Exercise goal:
Reproduce every line of the listing below word for word, without any alteration.

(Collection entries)

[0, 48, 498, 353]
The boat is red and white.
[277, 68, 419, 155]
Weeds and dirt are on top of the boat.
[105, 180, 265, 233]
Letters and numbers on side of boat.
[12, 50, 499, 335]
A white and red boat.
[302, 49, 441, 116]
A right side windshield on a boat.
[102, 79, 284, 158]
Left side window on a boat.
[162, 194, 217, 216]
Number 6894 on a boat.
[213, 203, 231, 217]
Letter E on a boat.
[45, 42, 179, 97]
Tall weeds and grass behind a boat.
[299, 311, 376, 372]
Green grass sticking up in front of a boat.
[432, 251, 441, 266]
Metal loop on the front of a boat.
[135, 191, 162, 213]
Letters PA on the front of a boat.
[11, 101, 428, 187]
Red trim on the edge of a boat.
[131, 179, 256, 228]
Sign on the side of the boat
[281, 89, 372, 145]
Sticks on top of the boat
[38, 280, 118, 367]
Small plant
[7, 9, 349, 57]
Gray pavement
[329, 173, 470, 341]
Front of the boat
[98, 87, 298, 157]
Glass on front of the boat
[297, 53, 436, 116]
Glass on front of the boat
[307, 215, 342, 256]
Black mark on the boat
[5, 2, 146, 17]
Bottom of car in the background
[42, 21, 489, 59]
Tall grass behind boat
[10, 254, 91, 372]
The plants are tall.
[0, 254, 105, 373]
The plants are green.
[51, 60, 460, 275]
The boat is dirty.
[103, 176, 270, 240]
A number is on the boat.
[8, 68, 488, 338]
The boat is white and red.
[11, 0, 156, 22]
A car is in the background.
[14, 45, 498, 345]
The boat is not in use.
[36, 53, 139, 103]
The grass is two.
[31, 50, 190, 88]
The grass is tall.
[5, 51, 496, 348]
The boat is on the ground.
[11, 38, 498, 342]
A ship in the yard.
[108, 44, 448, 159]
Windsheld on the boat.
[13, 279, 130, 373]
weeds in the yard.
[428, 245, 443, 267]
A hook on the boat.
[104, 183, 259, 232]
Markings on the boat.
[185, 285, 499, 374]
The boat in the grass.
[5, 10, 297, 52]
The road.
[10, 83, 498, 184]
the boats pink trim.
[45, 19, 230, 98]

Answer to this task:
[0, 48, 498, 353]
The boat is red and white.
[277, 68, 419, 155]
Weeds and dirt are on top of the boat.
[105, 180, 265, 233]
Letters and numbers on side of boat.
[12, 50, 499, 335]
A white and red boat.
[302, 49, 441, 116]
A right side windshield on a boat.
[102, 79, 284, 158]
Left side window on a boat.
[162, 194, 217, 216]
Number 6894 on a boat.
[213, 203, 231, 217]
Letter E on a boat.
[45, 42, 179, 97]
Tall weeds and grass behind a boat.
[299, 311, 376, 372]
Green grass sticking up in front of a boat.
[432, 251, 441, 266]
Metal loop on the front of a boat.
[135, 191, 162, 213]
Letters PA on the front of a boat.
[11, 101, 428, 187]
Red trim on the edge of a boat.
[131, 179, 256, 228]
Sign on the side of the boat
[281, 89, 372, 145]
Sticks on top of the boat
[38, 280, 118, 367]
Small plant
[7, 9, 349, 57]
Gray pavement
[329, 173, 470, 341]
Front of the boat
[98, 87, 298, 157]
Glass on front of the boat
[297, 53, 436, 116]
Glass on front of the boat
[307, 215, 342, 256]
Black mark on the boat
[5, 2, 146, 17]
Bottom of car in the background
[42, 21, 489, 59]
Tall grass behind boat
[10, 254, 91, 372]
The plants are tall.
[0, 254, 105, 373]
The plants are green.
[51, 60, 460, 275]
The boat is dirty.
[103, 176, 270, 240]
A number is on the boat.
[8, 68, 488, 338]
The boat is white and red.
[11, 0, 156, 22]
A car is in the background.
[14, 45, 498, 345]
The boat is not in use.
[36, 53, 139, 103]
The grass is two.
[31, 50, 190, 88]
The grass is tall.
[5, 51, 496, 348]
The boat is on the ground.
[11, 38, 498, 342]
A ship in the yard.
[108, 44, 448, 159]
Windsheld on the boat.
[13, 279, 130, 373]
weeds in the yard.
[428, 245, 443, 267]
A hook on the boat.
[104, 183, 259, 232]
Markings on the boat.
[185, 285, 499, 374]
The boat in the grass.
[5, 10, 297, 52]
The road.
[10, 83, 498, 184]
the boats pink trim.
[45, 19, 230, 98]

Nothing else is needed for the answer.